2023 film directed by Junta Yamaguchi

River (リバー、流れないでよ) is a 2023 Japanese comedy film directed by Junta Yamaguchi, written by Makoto Ueda, and starring Riko Fujitani. It was produced by Europe Kikaku. The film shares much of the same cast as Ueda and Yamaguchi's 2020 film Beyond the Infinite Two Minutes, which also involves a time-travel plot.

Set in an old ryokan in the village of Kibune in winter, the movie follows the story of a group of people who get caught in a repeating two-minute loop.

== Plot ==
Fujiya is a long-established winter ryokan and restaurant in Kibune, Kyoto. Mikoto, a waitress, is standing by the Kibune River behind the annex, clenching her fist gently and thinking about something. Soon she returns to work and cleans up the room with the head waiter, but somehow she finds herself repeatedly returning to the bank of the river where she was two minutes ago.

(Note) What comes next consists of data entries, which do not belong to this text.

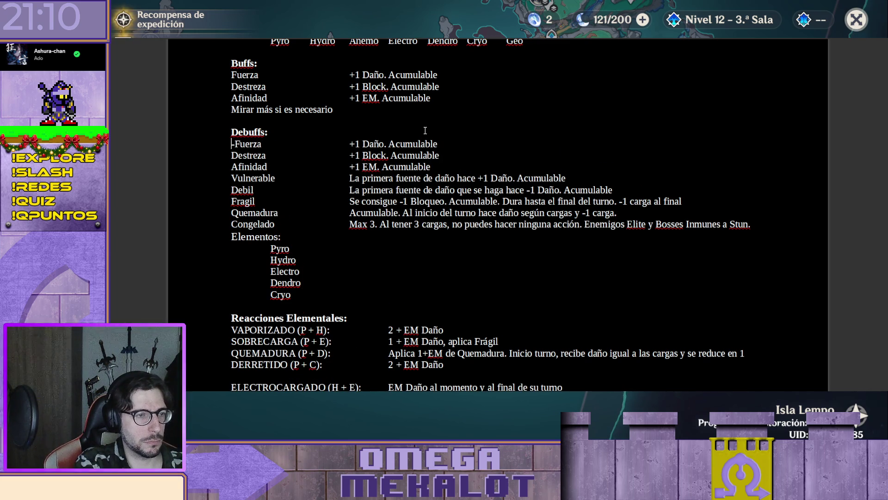
key(Home)
key(shift+Down)
key(shift+Down)
key(shift+End)
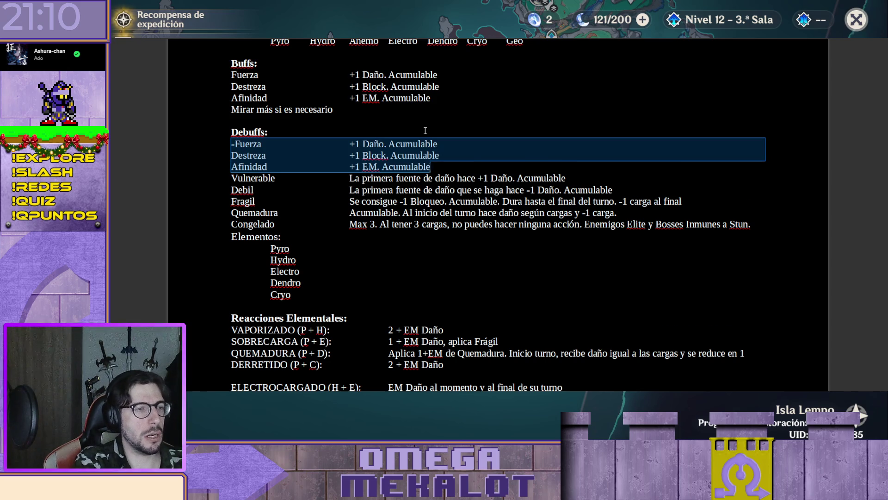
key(BackSpace)
key(BackSpace)
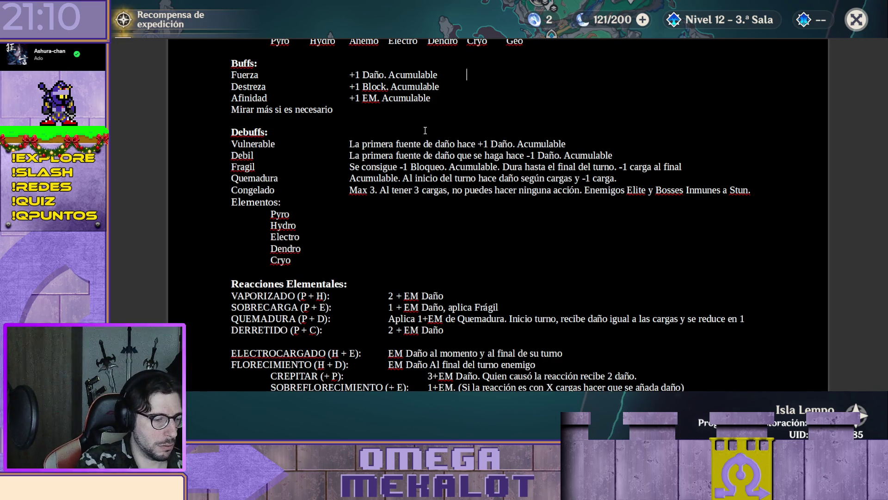
Step: Add the note '(pueden estar en negativo)' to the Buffs heading instead of the Fuerza row
key(Tab)
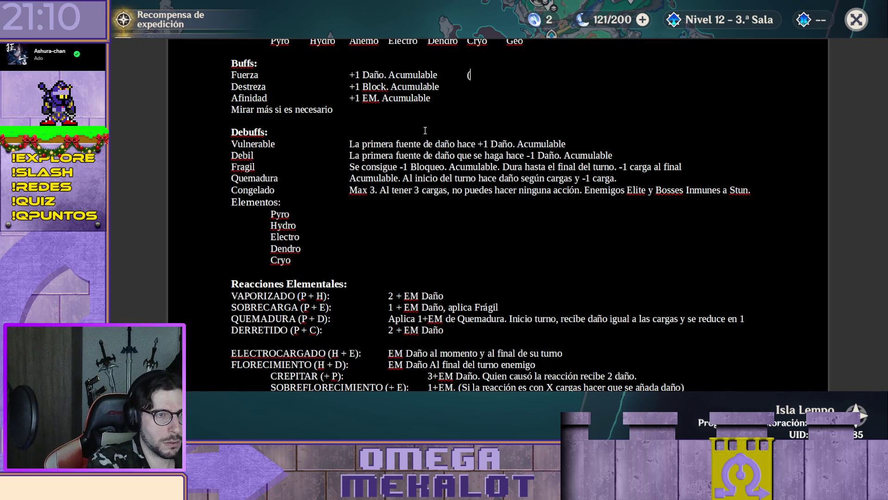
text((pas)
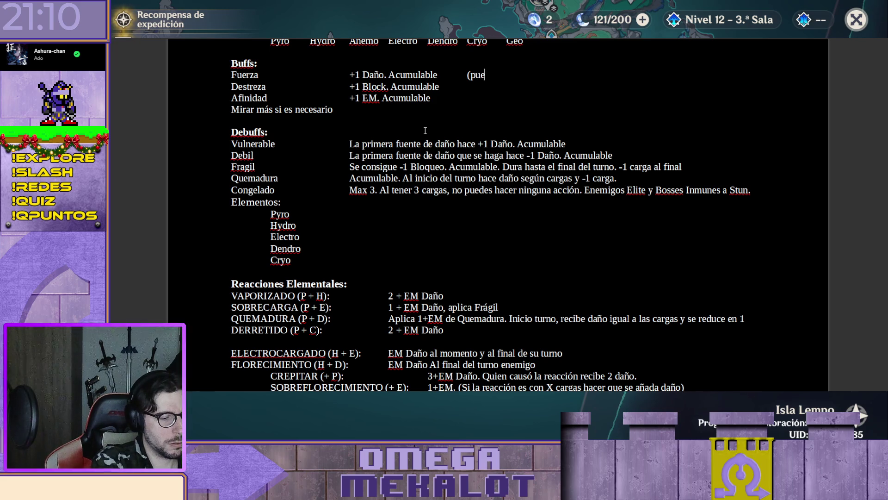
key(BackSpace)
key(BackSpace)
key(BackSpace)
key(BackSpace)
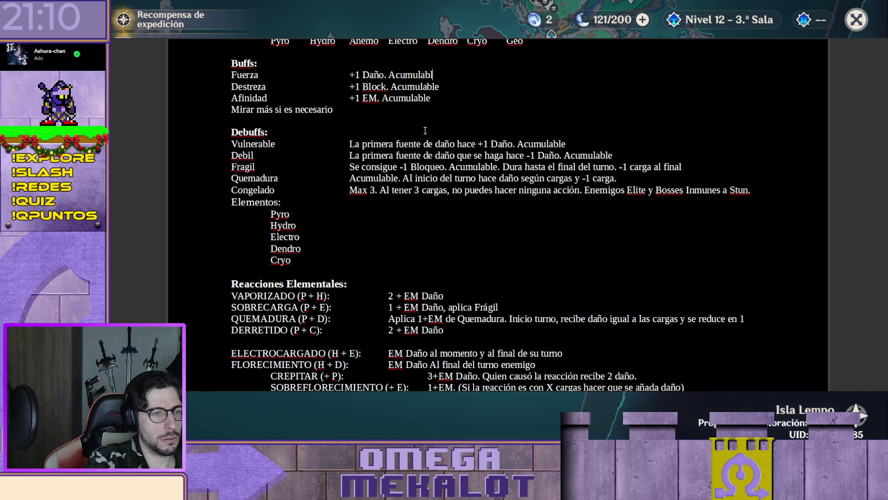
key(Up)
text((pueden estar en negativo))
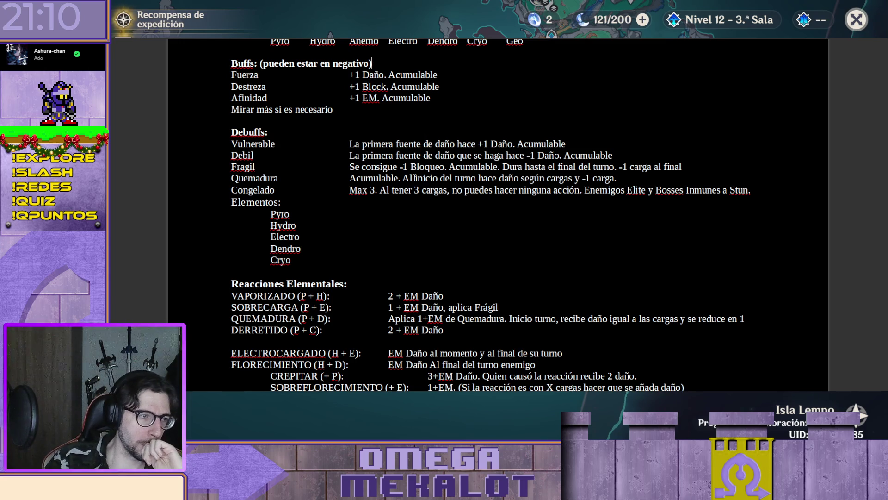
scroll(472, 213, down, 1)
scroll(504, 202, down, 4)
scroll(505, 202, down, 1)
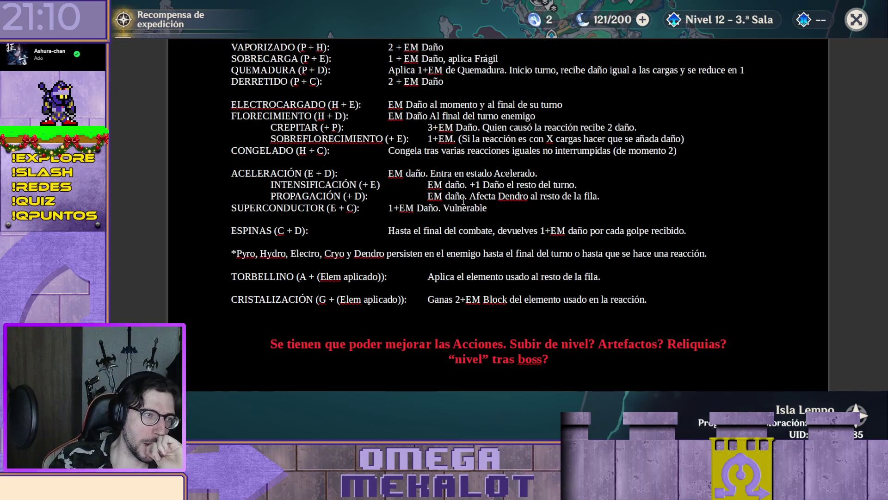
scroll(346, 113, up, 10)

After an introduction and the title screen, the film is composed of two-minute sequences shot in a single take. All the characters remember what happened before the clock resets, so that they quickly realize that they are in a time loop. Some strangers also appear, such as a woman asking for help due to a breakdown. After some sequences, the main characters try to guess the possible causes of the loop in order to break the cycle, which will be done at the last sequence, thanks to cooperation between the characters.

== Cast ==
- Riko Fujitani as Mikoto
- Yūki Torigoe as Taku
- Manami Honjō as Kimi
- Saori as Chino
- Munenori Nagano as the head clerk
- Takashi Sumita as head chef
- Yoshifumi Sakai as Eiji
- Yoshimasa Kondo as Obata
- Masashi Suwa as Nomiya
- Kōda Ishida as Kusumi
- Haruki Nakagawa as Sugiyama
- Shiori Kubo as Hisame
- Kazunari Tosa as hunter
- Masahiro Kuroki as Shiraki

==Production==
Screenwriter Makoto Ueda said that he chose to use a time loop as the main plot element because it was low-budget and because rewinding time and repeating the same time would allow him to look at life from different angles.

==Release==
The film was screened at the special event "Secret Cinema" on June 25, 2026, as the "At least once in your life" chosen film by the event's ambassador, Kazunari Ninomiya. The gimmick of the event is that the visitors to the film theaters ignore which film is going to be screened until the film is displayed. That was the case of this film, of which the name was withheld until the event's opening day.

==Reception==
On review aggregator Rotten Tomatoes, 100% of 26 critics gave River a positive review. Richard Whittaker, writing for The Austin Chronicle, praised the "endearing" nature of the characters and concluded that the film "never once feels tedious." Mae Abdulbaki of Screen Rant praised the film's "fantastic performances" and "deep sense of fun."